Copy every entry word for word, but skip the pictures.

***** Exercise material *****

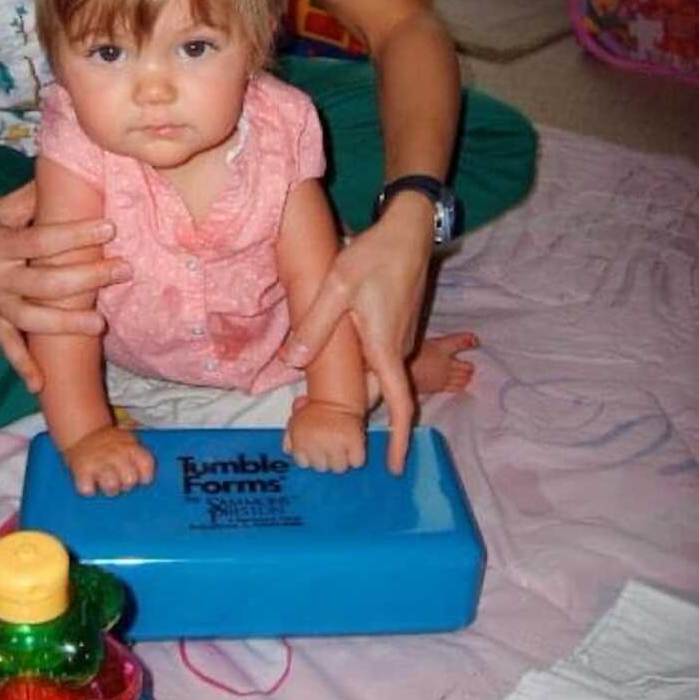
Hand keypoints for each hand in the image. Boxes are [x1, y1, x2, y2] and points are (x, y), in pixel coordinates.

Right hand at [0, 181, 130, 391]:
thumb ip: (33, 197)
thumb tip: (70, 172)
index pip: (43, 240)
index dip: (76, 234)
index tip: (109, 227)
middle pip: (46, 283)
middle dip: (87, 278)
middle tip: (122, 270)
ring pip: (32, 319)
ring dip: (66, 324)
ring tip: (100, 324)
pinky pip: (7, 348)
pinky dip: (23, 367)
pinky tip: (42, 385)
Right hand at [63, 426, 155, 496]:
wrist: (84, 434)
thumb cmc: (112, 447)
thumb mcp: (128, 443)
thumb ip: (139, 458)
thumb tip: (147, 481)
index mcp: (130, 446)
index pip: (146, 463)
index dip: (146, 476)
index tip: (141, 479)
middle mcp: (116, 452)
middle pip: (130, 480)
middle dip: (126, 485)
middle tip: (120, 479)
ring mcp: (99, 460)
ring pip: (111, 487)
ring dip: (109, 489)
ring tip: (106, 482)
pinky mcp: (82, 469)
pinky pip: (88, 490)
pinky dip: (89, 488)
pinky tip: (90, 480)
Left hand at [281, 191, 433, 473]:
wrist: (407, 231)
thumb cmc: (375, 257)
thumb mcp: (337, 288)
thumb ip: (315, 325)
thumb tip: (292, 362)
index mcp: (385, 347)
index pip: (401, 404)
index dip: (400, 440)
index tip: (395, 468)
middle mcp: (397, 348)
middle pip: (379, 393)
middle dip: (354, 413)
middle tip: (312, 418)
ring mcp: (400, 337)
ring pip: (377, 374)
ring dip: (354, 387)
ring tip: (315, 392)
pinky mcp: (397, 325)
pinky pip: (379, 357)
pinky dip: (360, 367)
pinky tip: (335, 355)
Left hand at [283, 398, 365, 472]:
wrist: (338, 397)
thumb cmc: (316, 411)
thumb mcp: (295, 421)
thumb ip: (289, 438)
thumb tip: (289, 451)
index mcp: (300, 438)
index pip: (303, 464)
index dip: (310, 458)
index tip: (315, 450)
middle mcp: (316, 441)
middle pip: (322, 468)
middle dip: (326, 460)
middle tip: (330, 447)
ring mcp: (336, 442)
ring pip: (339, 467)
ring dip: (342, 460)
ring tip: (342, 448)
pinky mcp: (354, 441)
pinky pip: (357, 462)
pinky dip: (357, 457)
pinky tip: (352, 448)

*****

_Your response_:
Hand keypoints for each hand in the image. Boxes are [x1, y1, x2, y2] and points are (x, y), in pixel coordinates.

Right hand at [0, 181, 130, 391]:
thumb ip: (33, 197)
thumb tip: (70, 172)
index pip: (43, 240)
index dip: (76, 234)
index tip: (109, 227)
middle pip: (46, 283)
middle dip: (87, 278)
middle tip: (122, 270)
ring pip: (32, 319)
ring dip: (66, 324)
ring tip: (100, 324)
pinky pip: (7, 348)
pinky dip: (23, 367)
pinky tip: (42, 385)
Right hand at [63, 426, 155, 496]:
wrist: (84, 434)
thumb cmc: (112, 447)
thumb mcp: (128, 443)
thumb ip: (139, 458)
thumb tip: (147, 481)
index mcp: (130, 446)
index pip: (146, 463)
index dip: (146, 476)
index tip: (141, 479)
middle mcp: (116, 452)
middle pip: (130, 480)
middle dip: (126, 485)
middle tip: (120, 479)
ring mcp: (99, 460)
ring pip: (111, 487)
ring dip: (109, 489)
ring tip: (106, 482)
pinky mcp: (82, 469)
pinky pip: (88, 490)
pinky dip: (89, 488)
pinky tip: (90, 480)
Left hand at [281, 191, 433, 473]:
wrist: (407, 231)
thumb cmc: (375, 257)
thumb mcp: (337, 288)
thumb ip: (315, 325)
thumb tip: (292, 362)
index mcp: (385, 347)
index pip: (401, 404)
index dip: (400, 440)
index tip: (395, 468)
middle mcp: (397, 348)
middle pip: (379, 393)
middle dip: (354, 413)
middle tip: (312, 418)
ring mcp: (400, 337)
ring pip: (377, 374)
ring dip: (354, 387)
ring tip: (315, 392)
pinky mcp: (397, 325)
pinky pip: (379, 357)
pinky dip: (360, 367)
pinky tip: (335, 355)
Left hand at [283, 398, 365, 472]:
wrist: (338, 397)
thumb cmc: (316, 411)
thumb mcp: (295, 421)
thumb ip: (289, 438)
thumb tip: (289, 451)
index mcp: (300, 438)
index pip: (303, 464)
index dip: (310, 458)
index tip: (315, 450)
middle mcp: (316, 441)
middle pip: (322, 468)
middle dip: (326, 460)
middle tip: (330, 447)
ring mcp: (336, 442)
ring pip: (339, 467)
ring dip: (342, 460)
ring tip: (342, 448)
pinky mcp: (354, 441)
pinky pip: (357, 462)
pinky dip: (357, 457)
pinky tip: (352, 448)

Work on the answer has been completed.